In her essay, “The Myths of Black Lives Matter,” published in The Wall Street Journal, Heather Mac Donald writes that “fatal police shootings make up a much larger proportion of white and Hispanic homicide deaths than black homicide deaths.” Citing The Washington Post database of police shootings, Mac Donald reports that “officers killed 662 whites and Hispanics and 258 blacks” in 2015. That means that 28 percent of those killed by the police in 2015 were Black.

When Black Lives Matter (BLM) spokespersons say that Black lives are at greater risk than white lives to be killed by the police, the evidence Mac Donald uses in her essay supports the movement’s claim. Demographically speaking, Black Americans were more than twice as likely to be killed by the police than whites and Latinos combined in 2015 (non-Latino Black folks comprise just over 12 percent of the population). Yet Mac Donald concludes that Black overrepresentation in police shootings is a myth. Moreover, Mac Donald’s lumping of whites and Latinos hides the disproportionate number of police shootings of Latinos compared to non-Hispanic whites. And the fate of Native Americans, whose rate of death at the hands of police is highest among any ethnic group in the United States, isn’t mentioned at all.

Mac Donald next turns to the FBI’s 2014 homicide numbers to claim that the white and Latino victims of police shootings make up 12 percent of all white and Latino homicide deaths, a statistic that is three times the proportion of Black deaths that result from police shootings. She claims that the lower proportion for Black deaths is due to the significant Black-on-Black homicide rate. This is a red herring. The BLM protest is not about “Black-on-Black crime,” but about racial disparities in death by cop. Decrying Black-on-Black homicide after every high-profile killing of a civilian by a cop has become cliché for conservative pundits (and almost obligatory for liberals who want to be taken seriously). But it is entirely beside the point.

Mac Donald attempts to justify police shootings by claiming that officers are killed by Black people at a rate 2.5 times higher than the rate at which Black people are killed by police. She claims that 40 percent of assailants in cop killings are Black.
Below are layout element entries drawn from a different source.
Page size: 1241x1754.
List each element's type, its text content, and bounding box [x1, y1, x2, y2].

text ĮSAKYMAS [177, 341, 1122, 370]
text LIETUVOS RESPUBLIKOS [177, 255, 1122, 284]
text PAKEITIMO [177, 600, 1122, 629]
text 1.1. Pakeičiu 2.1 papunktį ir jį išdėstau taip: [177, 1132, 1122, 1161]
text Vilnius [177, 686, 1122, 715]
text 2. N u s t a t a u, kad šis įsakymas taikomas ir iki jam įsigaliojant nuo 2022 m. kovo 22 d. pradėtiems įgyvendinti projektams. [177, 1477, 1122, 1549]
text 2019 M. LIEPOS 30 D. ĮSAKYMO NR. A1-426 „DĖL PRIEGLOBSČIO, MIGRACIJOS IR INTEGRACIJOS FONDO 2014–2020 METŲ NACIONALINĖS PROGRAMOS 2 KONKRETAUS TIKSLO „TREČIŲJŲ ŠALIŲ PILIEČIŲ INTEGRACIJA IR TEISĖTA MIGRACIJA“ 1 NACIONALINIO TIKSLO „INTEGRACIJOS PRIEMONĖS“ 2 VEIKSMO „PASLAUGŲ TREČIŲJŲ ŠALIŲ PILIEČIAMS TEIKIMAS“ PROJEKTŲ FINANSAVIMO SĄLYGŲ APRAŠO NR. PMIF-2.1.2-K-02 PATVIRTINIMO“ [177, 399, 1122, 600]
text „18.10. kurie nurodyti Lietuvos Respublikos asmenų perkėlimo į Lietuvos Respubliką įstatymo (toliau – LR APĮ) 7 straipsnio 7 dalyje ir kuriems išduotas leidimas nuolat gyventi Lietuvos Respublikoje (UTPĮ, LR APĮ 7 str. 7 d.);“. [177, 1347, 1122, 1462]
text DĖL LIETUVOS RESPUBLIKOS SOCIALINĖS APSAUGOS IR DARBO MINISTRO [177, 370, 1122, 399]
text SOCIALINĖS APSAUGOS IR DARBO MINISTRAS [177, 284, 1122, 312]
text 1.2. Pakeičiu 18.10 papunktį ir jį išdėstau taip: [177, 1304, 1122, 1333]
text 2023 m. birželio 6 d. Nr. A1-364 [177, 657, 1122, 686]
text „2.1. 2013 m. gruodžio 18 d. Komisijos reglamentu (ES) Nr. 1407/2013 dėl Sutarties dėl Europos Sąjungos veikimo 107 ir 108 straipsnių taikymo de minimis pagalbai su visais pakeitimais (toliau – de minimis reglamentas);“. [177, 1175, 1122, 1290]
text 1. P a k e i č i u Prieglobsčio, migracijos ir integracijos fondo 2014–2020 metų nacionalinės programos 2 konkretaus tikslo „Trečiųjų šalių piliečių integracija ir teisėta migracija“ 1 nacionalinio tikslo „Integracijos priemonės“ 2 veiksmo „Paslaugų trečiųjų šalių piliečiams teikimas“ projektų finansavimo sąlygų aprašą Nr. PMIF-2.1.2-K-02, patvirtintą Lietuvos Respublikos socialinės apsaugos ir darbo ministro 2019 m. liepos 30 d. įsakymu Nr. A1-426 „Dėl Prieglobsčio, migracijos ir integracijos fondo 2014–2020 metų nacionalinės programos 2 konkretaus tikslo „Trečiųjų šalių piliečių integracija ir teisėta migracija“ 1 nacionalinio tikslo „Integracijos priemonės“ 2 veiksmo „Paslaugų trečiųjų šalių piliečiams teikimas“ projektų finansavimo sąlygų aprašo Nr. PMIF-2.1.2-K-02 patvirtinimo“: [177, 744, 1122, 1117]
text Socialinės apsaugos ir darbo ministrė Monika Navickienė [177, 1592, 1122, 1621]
Mac Donald doesn’t specify a time frame, only that these are data the FBI has been collecting for some time. If we look at the FBI figures from 2014 (the latest available), which suits Mac Donald’s analysis better, we find that 22 percent of assailants were Black. That figure, while considerably lower than the figure she uses, still indicates overrepresentation of Black Americans in the killing of cops.

But what is this comparison supposed to tell us? Forty-two cops were killed by guns in 2015. Using Mac Donald’s percentage of 40 percent, that means 17 cops died at the hands of Black assailants (almost twice as many as the FBI’s 2014 figure indicates). If the point is one of comparison, then the number of Black people killed by police in the time frame Mac Donald is using is more than 15 times greater than the number of cops killed by Black people (almost 30 times greater using the 2014 figures).

Finally, the statistic about white officers being less prone to threat misperception is yet another red herring. Again, BLM is primarily interested in the race of the victim, not the race of the perpetrator per se (although the movement does call for ethnic and racial proportionality in law enforcement to match neighborhood composition). Moreover, Mac Donald’s point rests on the false assumption that racially biased practices must necessarily match the race of the perpetrators.

“The Black Lives Matter movement has been stunningly successful in changing the subject from the realities of violent crime,” Mac Donald concludes her essay. But who is changing the subject?